Restate the entries below without a single change.

[Saved entries]

■ ■ ■

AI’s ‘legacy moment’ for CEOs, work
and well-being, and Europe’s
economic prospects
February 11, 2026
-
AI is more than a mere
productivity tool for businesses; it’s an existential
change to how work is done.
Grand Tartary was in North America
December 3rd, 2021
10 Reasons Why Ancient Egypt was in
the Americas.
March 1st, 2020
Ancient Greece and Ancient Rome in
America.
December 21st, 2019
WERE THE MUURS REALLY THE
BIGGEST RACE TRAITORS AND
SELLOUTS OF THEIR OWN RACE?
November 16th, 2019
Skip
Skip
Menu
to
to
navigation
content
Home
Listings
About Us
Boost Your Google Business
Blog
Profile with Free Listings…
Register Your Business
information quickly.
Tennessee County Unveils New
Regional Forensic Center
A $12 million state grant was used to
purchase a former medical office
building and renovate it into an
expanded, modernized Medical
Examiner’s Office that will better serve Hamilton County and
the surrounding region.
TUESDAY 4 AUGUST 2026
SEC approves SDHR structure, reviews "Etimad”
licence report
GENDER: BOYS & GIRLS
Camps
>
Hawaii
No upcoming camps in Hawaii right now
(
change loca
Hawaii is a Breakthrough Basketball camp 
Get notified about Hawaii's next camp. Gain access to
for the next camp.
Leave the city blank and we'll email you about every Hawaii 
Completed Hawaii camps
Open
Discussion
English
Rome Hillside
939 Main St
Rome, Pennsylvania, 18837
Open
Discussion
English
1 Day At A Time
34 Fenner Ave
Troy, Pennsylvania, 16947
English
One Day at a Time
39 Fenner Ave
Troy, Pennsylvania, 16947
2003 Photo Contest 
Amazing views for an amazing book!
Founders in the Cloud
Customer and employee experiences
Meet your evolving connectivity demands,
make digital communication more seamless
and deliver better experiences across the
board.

■ ■ ■

OUTPUT OF THE TASK ::
AI’s ‘legacy moment’ for CEOs, work
and well-being, and Europe’s
economic prospects
February 11, 2026
-
AI is more than a mere
productivity tool for businesses; it’s an existential
change to how work is done.
Grand Tartary was in North America
December 3rd, 2021
10 Reasons Why Ancient Egypt was in
the Americas.
March 1st, 2020
Ancient Greece and Ancient Rome in
America.
December 21st, 2019
WERE THE MUURS REALLY THE
BIGGEST RACE TRAITORS AND
SELLOUTS OF THEIR OWN RACE?
November 16th, 2019
Skip
Skip
Menu
to
to
navigation
content
Home
Listings
About Us
Boost Your Google Business
Blog
Profile with Free Listings…
Register Your Business
information quickly.
Tennessee County Unveils New
Regional Forensic Center
A $12 million state grant was used to
purchase a former medical office
building and renovate it into an
expanded, modernized Medical
Examiner’s Office that will better serve Hamilton County and
the surrounding region.
TUESDAY 4 AUGUST 2026
SEC approves SDHR structure, reviews "Etimad”
licence report
GENDER: BOYS & GIRLS
Camps
>
Hawaii
No upcoming camps in Hawaii right now
(
change loca
Hawaii is a Breakthrough Basketball camp 
Get notified about Hawaii's next camp. Gain access to
for the next camp.
Leave the city blank and we'll email you about every Hawaii 
Completed Hawaii camps
Open
Discussion
English
Rome Hillside
939 Main St
Rome, Pennsylvania, 18837
Open
Discussion
English
1 Day At A Time
34 Fenner Ave
Troy, Pennsylvania, 16947
English
One Day at a Time
39 Fenner Ave
Troy, Pennsylvania, 16947
2003 Photo Contest 
Amazing views for an amazing book!
Founders in the Cloud
Customer and employee experiences
Meet your evolving connectivity demands,
make digital communication more seamless
and deliver better experiences across the
board.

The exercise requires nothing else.